Decent Flexibility
On Thursday 8 December at 15.00 hrs, Fred van Haasteren will defend his doctoral thesis ‘Fatsoenlijke flexibiliteit – De invloed van ILO-conventie 181 en de regelgeving omtrent uitzendarbeid’ (Decent flexibility - The influence of ILO Convention 181 and legislation on temporary agency work) at the Academy Building of Leiden University. Supervisor is Professor P.F. van der Heijden.
Temporary agency work: the road to recognition
Within the field of labour law, the position of temporary agency work has always been a source of discussion. Tension exists between the pursuit of flexible forms of employment on the one hand, and the maintenance of decent labour relations on the other hand.
The UN organisation for labour issues, ILO, has addressed the issues concerning private job placement from the time it was established. In the early years, there was a tendency to prohibit private mediation or at least to limit it drastically. But gradually it was seen that temporary agency work, for example, did have positive aspects and that there was no point in a total ban. These developments led in 1997 to ILO Convention 181, which received broad support.
Ongoing discussion
This did not mean that the discussion about non-standard types of work had come to an end. A lack of clarity about the scope of the term contract labour, which also covers temporary agency work, led to much confusion and frustration among the parties.
Consensus was also not reached about what types of labour could be qualified as decent and what types as precarious. One question was whether only job security was at stake or whether income security was more relevant. According to ILO standards, temporary agency work can be qualified as decent.
From the perspective of corporate social responsibility, the business community should take account of human rights. Convention 181 specifies these, also for the temporary employment agencies.
Globalisation also has consequences for labour relations. The trend is that multinationals make agreements with global labour unions. The risk then arises that temporary employment agencies are excluded from the social dialogue.
Regional legislation
Also in the European context, much attention was given to temporary employment. The most important initiative was the Employment Agency Work Directive, which includes the obligation of equal pay and calls for a review of the limitations on temporary employment.
The Netherlands has its own unique form of public-private regulation. A system exists where the longer you work, the more rights you have, reflected in legislation and collective labour agreements, and there is also a certification system.
Is Convention 181 still relevant?
The point of departure for this book was whether Convention 181 is still of any value. After all, there are now all kinds of frameworks within which temporary employment is regulated. In addition, many other flexible types of employment are on the rise for which existing legislation is perhaps not always fully applicable. When addressing these issues, keeping flexibility decent is the main challenge.

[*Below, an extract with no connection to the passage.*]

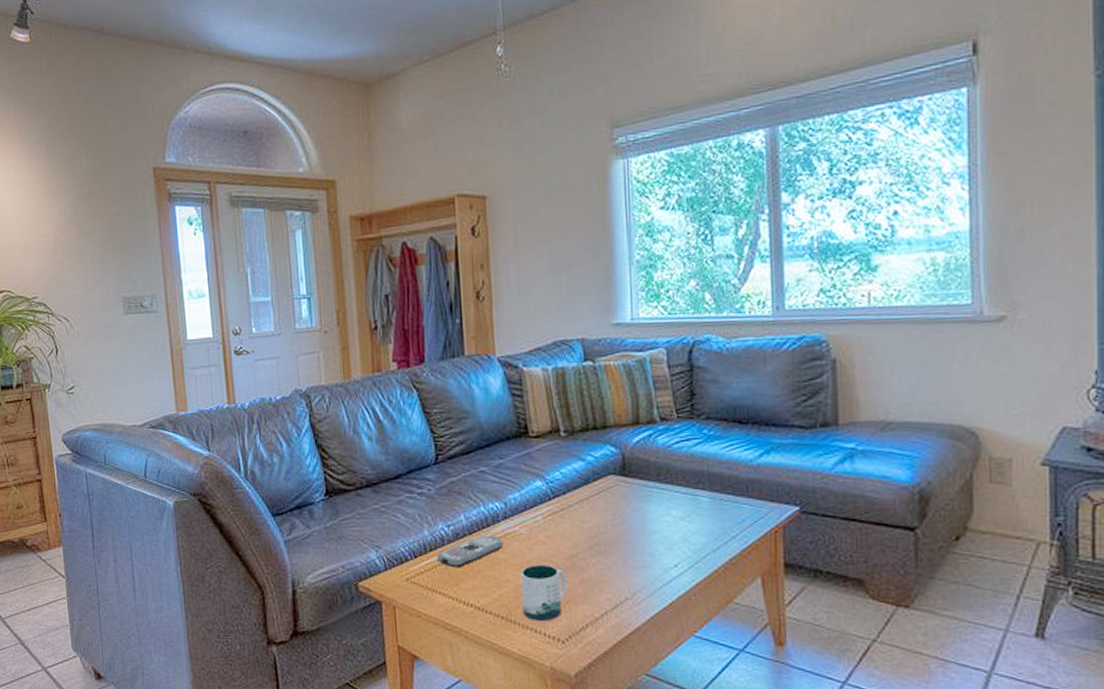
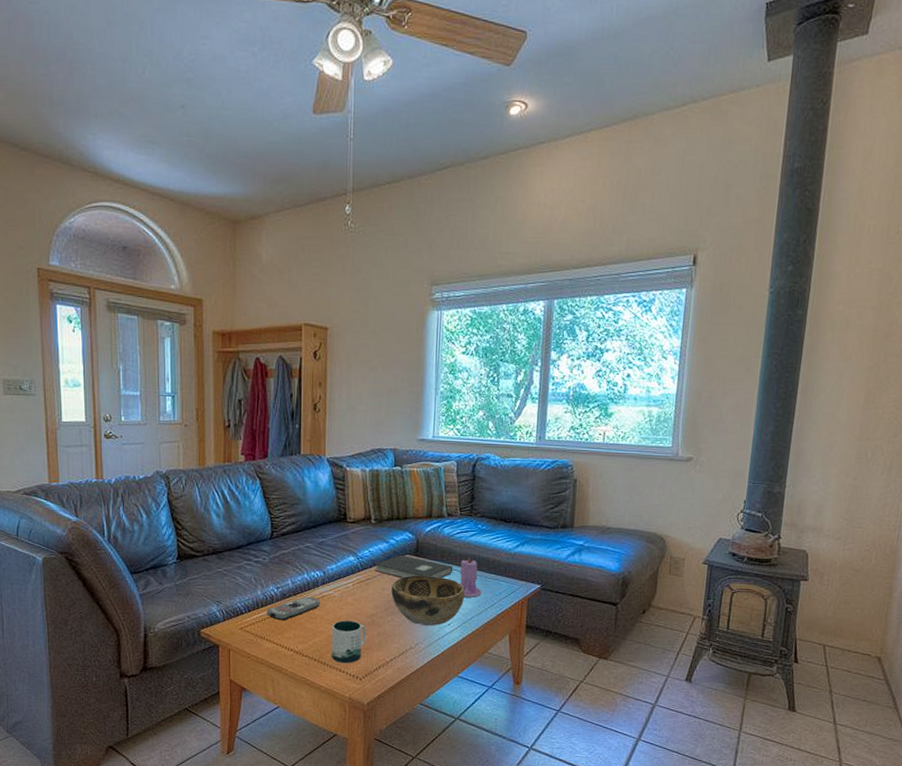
book: none [568,475,675,506] -> present [374,554,453,579]
decorative bowl: none [594,501,695,569] -> present [391,575,465,626]
candle: none [683,472,718,528] -> present [459,556,483,598]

Temporary agency work as a type of ‘labour only contracting’ appears to be well organised both nationally and internationally.
Fred van Haasteren (1949) began his career as a member of the academic staff of the Stichting Maatschappij en Onderneming (Society and Enterprise Foundation). He worked in the temporary agency branch from 1978 onwards. In 1982 he became a board member of Randstad Nederland and in 1991 he became Vice-President of Randstad Holding. He was also President of the European Confederation of Private Employment Agencies and of the worldwide Confederation of Private Employment Agencies CIETT. He remains a member of the board of the Dutch Labour Standards Association and an independent member of the National Contact Point for the Organisation for Economic Co-operation and Development. The social policy of temporary agencies has always been a key aspect in his activities.